(Saved entries)
.....
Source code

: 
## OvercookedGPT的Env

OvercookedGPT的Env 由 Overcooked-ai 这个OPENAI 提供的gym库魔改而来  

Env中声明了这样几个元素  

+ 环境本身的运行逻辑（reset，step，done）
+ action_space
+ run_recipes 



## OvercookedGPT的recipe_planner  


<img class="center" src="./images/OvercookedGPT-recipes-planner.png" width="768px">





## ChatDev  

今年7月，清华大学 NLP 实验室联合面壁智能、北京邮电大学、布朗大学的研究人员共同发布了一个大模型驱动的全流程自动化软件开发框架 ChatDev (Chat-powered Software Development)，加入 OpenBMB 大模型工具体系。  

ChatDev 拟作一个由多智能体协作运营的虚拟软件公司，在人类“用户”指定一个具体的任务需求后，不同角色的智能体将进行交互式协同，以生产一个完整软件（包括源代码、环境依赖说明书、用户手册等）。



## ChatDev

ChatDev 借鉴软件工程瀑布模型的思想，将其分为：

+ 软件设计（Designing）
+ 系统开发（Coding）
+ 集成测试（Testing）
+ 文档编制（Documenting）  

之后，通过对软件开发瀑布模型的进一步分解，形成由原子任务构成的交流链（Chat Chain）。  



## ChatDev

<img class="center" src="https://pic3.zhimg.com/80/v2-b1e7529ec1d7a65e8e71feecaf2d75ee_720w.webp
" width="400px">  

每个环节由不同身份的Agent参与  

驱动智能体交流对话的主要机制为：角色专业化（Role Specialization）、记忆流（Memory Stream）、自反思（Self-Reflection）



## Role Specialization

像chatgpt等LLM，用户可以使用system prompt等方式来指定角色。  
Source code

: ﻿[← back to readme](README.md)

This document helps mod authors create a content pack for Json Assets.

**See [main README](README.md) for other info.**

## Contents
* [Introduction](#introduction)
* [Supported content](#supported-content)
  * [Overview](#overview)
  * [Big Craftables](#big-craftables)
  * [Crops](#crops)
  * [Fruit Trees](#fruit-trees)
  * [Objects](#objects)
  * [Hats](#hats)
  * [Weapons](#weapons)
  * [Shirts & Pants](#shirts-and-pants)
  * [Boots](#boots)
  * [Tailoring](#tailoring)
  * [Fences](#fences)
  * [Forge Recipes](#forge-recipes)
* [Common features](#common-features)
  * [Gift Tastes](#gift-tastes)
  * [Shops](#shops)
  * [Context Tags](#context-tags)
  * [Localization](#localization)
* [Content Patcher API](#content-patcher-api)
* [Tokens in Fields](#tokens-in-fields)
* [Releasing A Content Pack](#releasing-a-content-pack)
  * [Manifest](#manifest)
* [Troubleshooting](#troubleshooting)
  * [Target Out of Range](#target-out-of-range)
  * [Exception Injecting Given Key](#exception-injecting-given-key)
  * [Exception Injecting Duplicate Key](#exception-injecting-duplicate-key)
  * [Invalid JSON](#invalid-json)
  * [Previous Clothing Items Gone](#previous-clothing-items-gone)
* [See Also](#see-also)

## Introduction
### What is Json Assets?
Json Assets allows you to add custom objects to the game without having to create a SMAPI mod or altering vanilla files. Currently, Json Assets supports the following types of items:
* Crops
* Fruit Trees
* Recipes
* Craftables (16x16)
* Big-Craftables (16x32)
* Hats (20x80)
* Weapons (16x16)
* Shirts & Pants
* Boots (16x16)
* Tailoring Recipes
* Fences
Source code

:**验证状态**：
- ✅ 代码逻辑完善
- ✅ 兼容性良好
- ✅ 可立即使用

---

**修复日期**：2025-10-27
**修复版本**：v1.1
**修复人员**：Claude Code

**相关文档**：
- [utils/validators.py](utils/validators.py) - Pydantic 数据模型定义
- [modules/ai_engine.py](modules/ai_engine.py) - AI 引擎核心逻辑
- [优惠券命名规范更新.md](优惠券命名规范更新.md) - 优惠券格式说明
.....
Goal of the exercise:
Using the data above, repeat every line exactly.

Result for this exercise:
Source code

: 
## OvercookedGPT的Env

OvercookedGPT的Env 由 Overcooked-ai 这个OPENAI 提供的gym库魔改而来  

Env中声明了这样几个元素  

+ 环境本身的运行逻辑（reset，step，done）
+ action_space
+ run_recipes 



## OvercookedGPT的recipe_planner  


<img class="center" src="./images/OvercookedGPT-recipes-planner.png" width="768px">





## ChatDev  

今年7月，清华大学 NLP 实验室联合面壁智能、北京邮电大学、布朗大学的研究人员共同发布了一个大模型驱动的全流程自动化软件开发框架 ChatDev (Chat-powered Software Development)，加入 OpenBMB 大模型工具体系。  

ChatDev 拟作一个由多智能体协作运营的虚拟软件公司，在人类“用户”指定一个具体的任务需求后，不同角色的智能体将进行交互式协同，以生产一个完整软件（包括源代码、环境依赖说明书、用户手册等）。



## ChatDev

ChatDev 借鉴软件工程瀑布模型的思想，将其分为：

+ 软件设计（Designing）
+ 系统开发（Coding）
+ 集成测试（Testing）
+ 文档编制（Documenting）  

之后，通过对软件开发瀑布模型的进一步分解，形成由原子任务构成的交流链（Chat Chain）。  



## ChatDev

<img class="center" src="https://pic3.zhimg.com/80/v2-b1e7529ec1d7a65e8e71feecaf2d75ee_720w.webp
" width="400px">  

每个环节由不同身份的Agent参与  

驱动智能体交流对话的主要机制为：角色专业化（Role Specialization）、记忆流（Memory Stream）、自反思（Self-Reflection）



## Role Specialization

像chatgpt等LLM，用户可以使用system prompt等方式来指定角色。  
Source code

: ﻿[← back to readme](README.md)

This document helps mod authors create a content pack for Json Assets.

**See [main README](README.md) for other info.**

## Contents
* [Introduction](#introduction)
* [Supported content](#supported-content)
  * [Overview](#overview)
  * [Big Craftables](#big-craftables)
  * [Crops](#crops)
  * [Fruit Trees](#fruit-trees)
  * [Objects](#objects)
  * [Hats](#hats)
  * [Weapons](#weapons)
  * [Shirts & Pants](#shirts-and-pants)
  * [Boots](#boots)
  * [Tailoring](#tailoring)
  * [Fences](#fences)
  * [Forge Recipes](#forge-recipes)
* [Common features](#common-features)
  * [Gift Tastes](#gift-tastes)
  * [Shops](#shops)
  * [Context Tags](#context-tags)
  * [Localization](#localization)
* [Content Patcher API](#content-patcher-api)
* [Tokens in Fields](#tokens-in-fields)
* [Releasing A Content Pack](#releasing-a-content-pack)
  * [Manifest](#manifest)
* [Troubleshooting](#troubleshooting)
  * [Target Out of Range](#target-out-of-range)
  * [Exception Injecting Given Key](#exception-injecting-given-key)
  * [Exception Injecting Duplicate Key](#exception-injecting-duplicate-key)
  * [Invalid JSON](#invalid-json)
  * [Previous Clothing Items Gone](#previous-clothing-items-gone)
* [See Also](#see-also)

## Introduction
### What is Json Assets?
Json Assets allows you to add custom objects to the game without having to create a SMAPI mod or altering vanilla files. Currently, Json Assets supports the following types of items:
* Crops
* Fruit Trees
* Recipes
* Craftables (16x16)
* Big-Craftables (16x32)
* Hats (20x80)
* Weapons (16x16)
* Shirts & Pants
* Boots (16x16)
* Tailoring Recipes
* Fences
Source code

:**验证状态**：
- ✅ 代码逻辑完善
- ✅ 兼容性良好
- ✅ 可立即使用

---

**修复日期**：2025-10-27
**修复版本**：v1.1
**修复人员**：Claude Code

**相关文档**：
- [utils/validators.py](utils/validators.py) - Pydantic 数据模型定义
- [modules/ai_engine.py](modules/ai_engine.py) - AI 引擎核心逻辑
- [优惠券命名规范更新.md](优惠券命名规范更新.md) - 优惠券格式说明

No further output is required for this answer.